Fenerbahçe-Anderlecht maçını izlerken, aklıma Beşiktaş’ın eski yıldızı, sonranın yalnızca Beşiktaş yazan spor yazarı rahmetli Vedat Okyar geldi.

Tanju Çolak ile Ali Gültiken gol krallığı için çekişiyordu. Tanju Avrupa’nın en iyi gol vuruşu yapan, her yıl belli sayıda gol atan oyuncu istikrarını koruyordu. Ali de o yıl çok formdaydı, o da atıyordu.

Vedat ağabeyin golcülerle ilgili yorumu anlamlıydı: “Ali isterse değil, top isterse gol olur!” Fenerbahçe maçına baktım. Pozisyon buluyorlar. Şut atıyorlar. Ancak, bir türlü dikdörtgen alandan içeri topu atamıyorlar.

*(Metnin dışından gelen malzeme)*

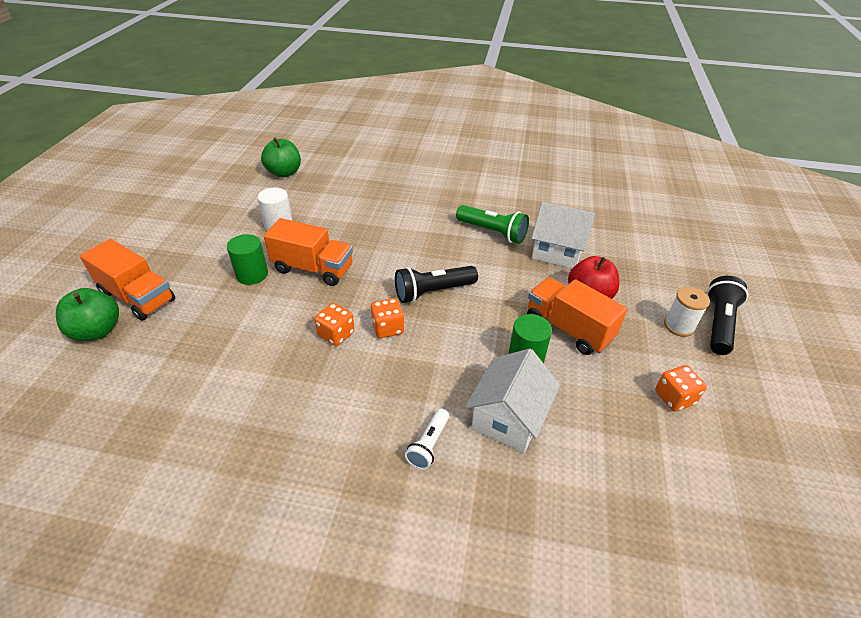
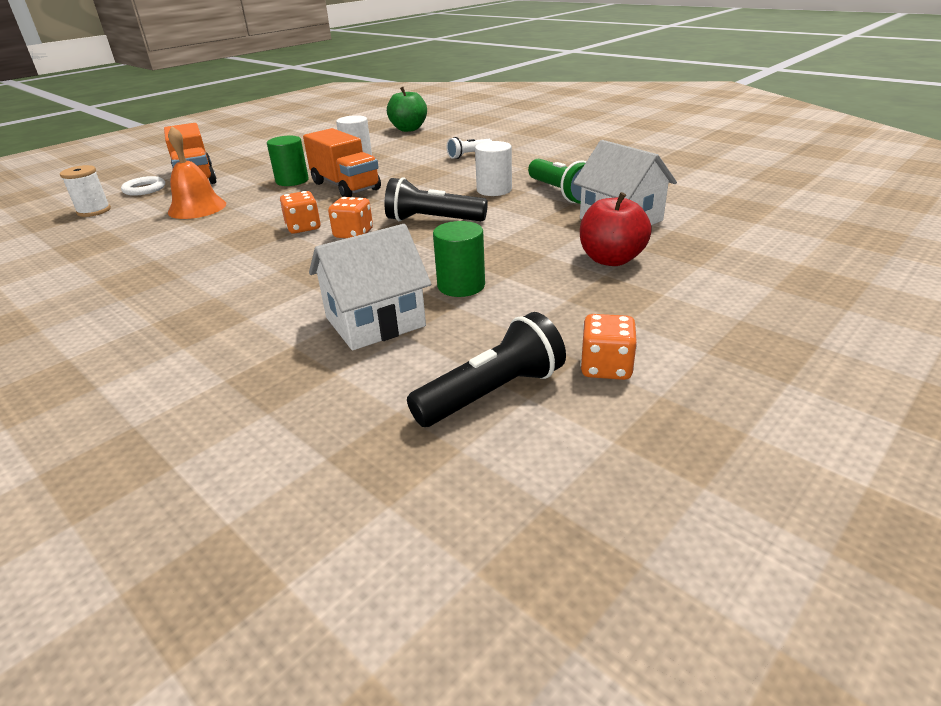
camera: 35 degrees right, 10 degrees down
(97, 331) = (144, 189): green apple -> white ring
(197, 341) = (197, 208): none -> orange bell
(428, 445) = (271, 316): white flashlight -> white flashlight (469, 155)
(441, 241) = (494, 190): none -> white cylinder
(568, 329) = (545, 277): orange truck -> none
(679, 326) = (708, 310): white spool -> white spool (94, 211)
(718, 324) = (780, 324): black flashlight -> black flashlight (493, 393)

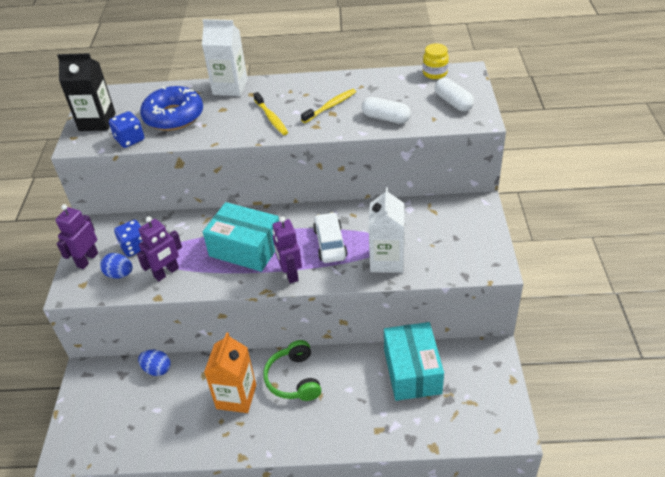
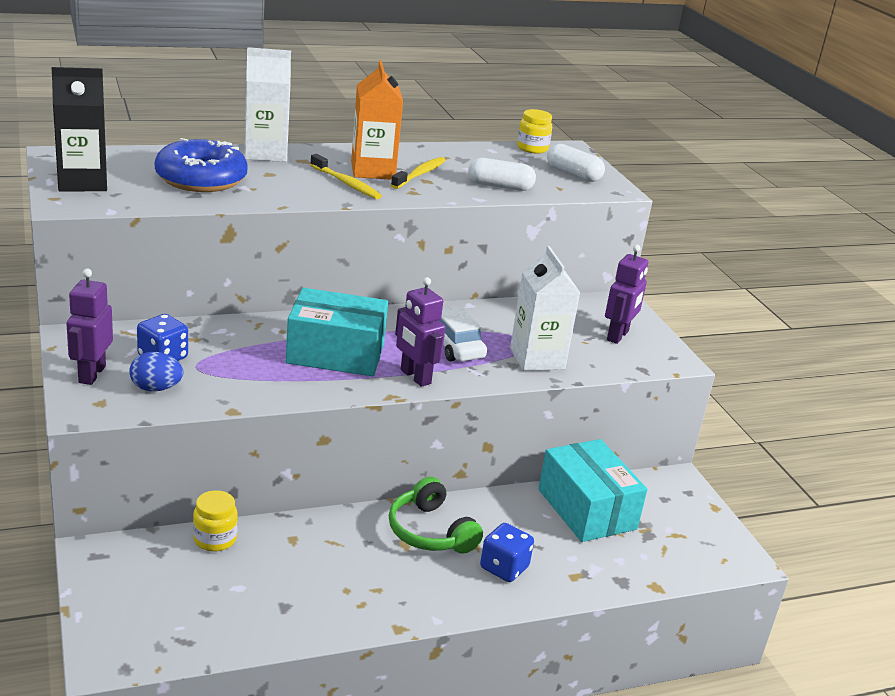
camera: 25 degrees left, 15 degrees down
(130, 140) = (150, 201): blue dice -> blue dice (504, 568)
(157, 369) = (215, 539): blue egg -> yellow jar
(166, 273) = (231, 383): purple robot -> purple robot (618, 336)
(236, 397) = (356, 560): orange carton -> orange carton (373, 170)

Vedat ağabeyin yorumuyla ‘top istemiyor’ Görünen, Fenerbahçe’nin ‘topun gol olmayı istemesini sağlayacak net bir golcüye’ ya da hangi oyuncu olursa olsun, “Bunu atarım” diyecek inanca ihtiyacı var.

Telaş fazla, acelecilik, inançsızlık, güvensizlik fazla… Futbolcular, güvenle ve inanarak şut atmıyorlar. Yalnızca, yaratılan pozisyonların devamını sağlamak, gelişimi tamamlamak için topa vuruyorlar.

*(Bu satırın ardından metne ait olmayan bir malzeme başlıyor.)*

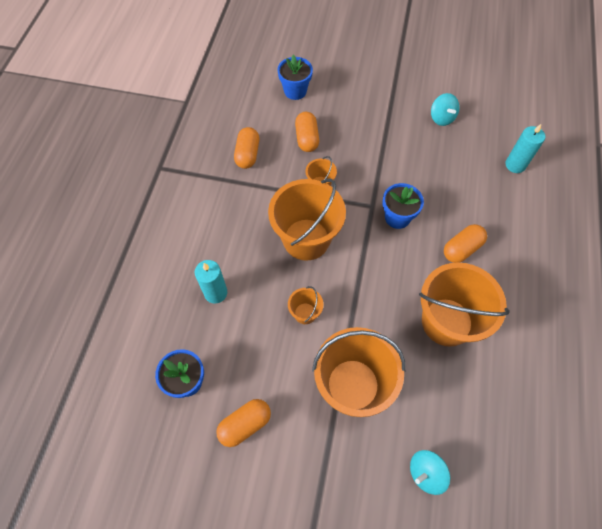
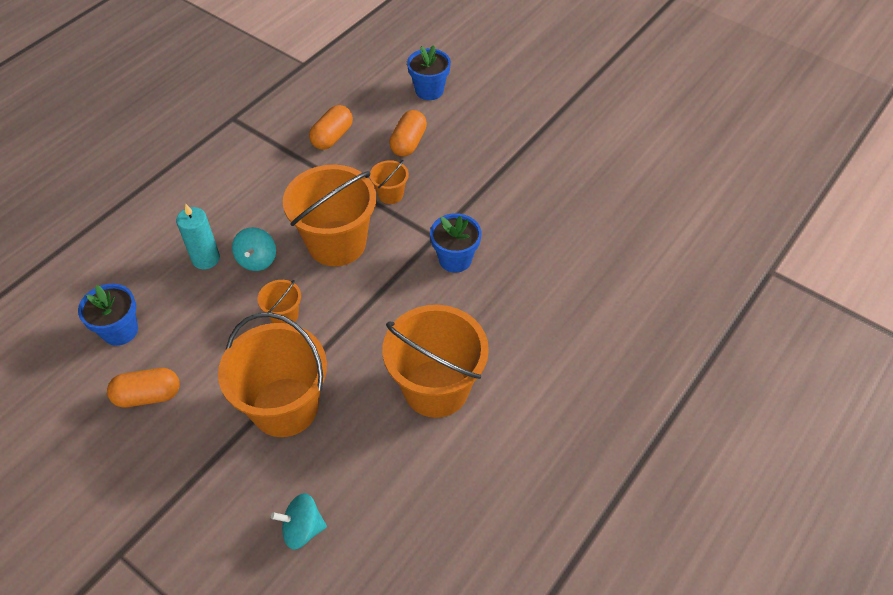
camera: 25 degrees right, 10 degrees down
(441, 118) = (583, 174): turquoise spinning top -> turquoise spinning top (257, 260)
(462, 249) = (508, 320): orange capsule -> none
(515, 165) = (641, 255): turquoise candle -> none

Sezon başından bu yana belki de en çok pozisyon yaratan, en çok şut atan takımların arasında yer alan Sarı-Lacivertliler, Anderlecht karşısında da benzer sayısal değerlere yaklaştı. Maçın başında rakibin bir iki atağını durdurup, oyunu önce orta alana, sonra rakip alana yıktılar.

Şutlar, pozisyonlar birbirini izledi. İkinci yarıda da durum aynıydı. Görünen şu ki, Fenerbahçe’nin toplu savunma anlayışı, gol yese de, az hata yapan, topun arkasına geçebilen bir sisteme oturdu.

Sorun, gol yollarında… Fenerbahçe çalıştırıcılarına, nacizane bir önerim olacak. Kaleciler şut antrenmanlarını çok severler… Net vuruşlar gelir, onlar da refleks gösterip, estetik görüntü yaratırlar.

Boş verin kalecilerin plonjon keyiflerini parlatmayı, ‘gol’ antrenmanı yaptırın. Oyuncular, plase atsınlar, aşırtma vursunlar, vurur gibi yapıp, kaleciyi yanıltsınlar… ‘Gol atmayı’ öğrensinler. Bakın o zaman ‘top ne istiyor?’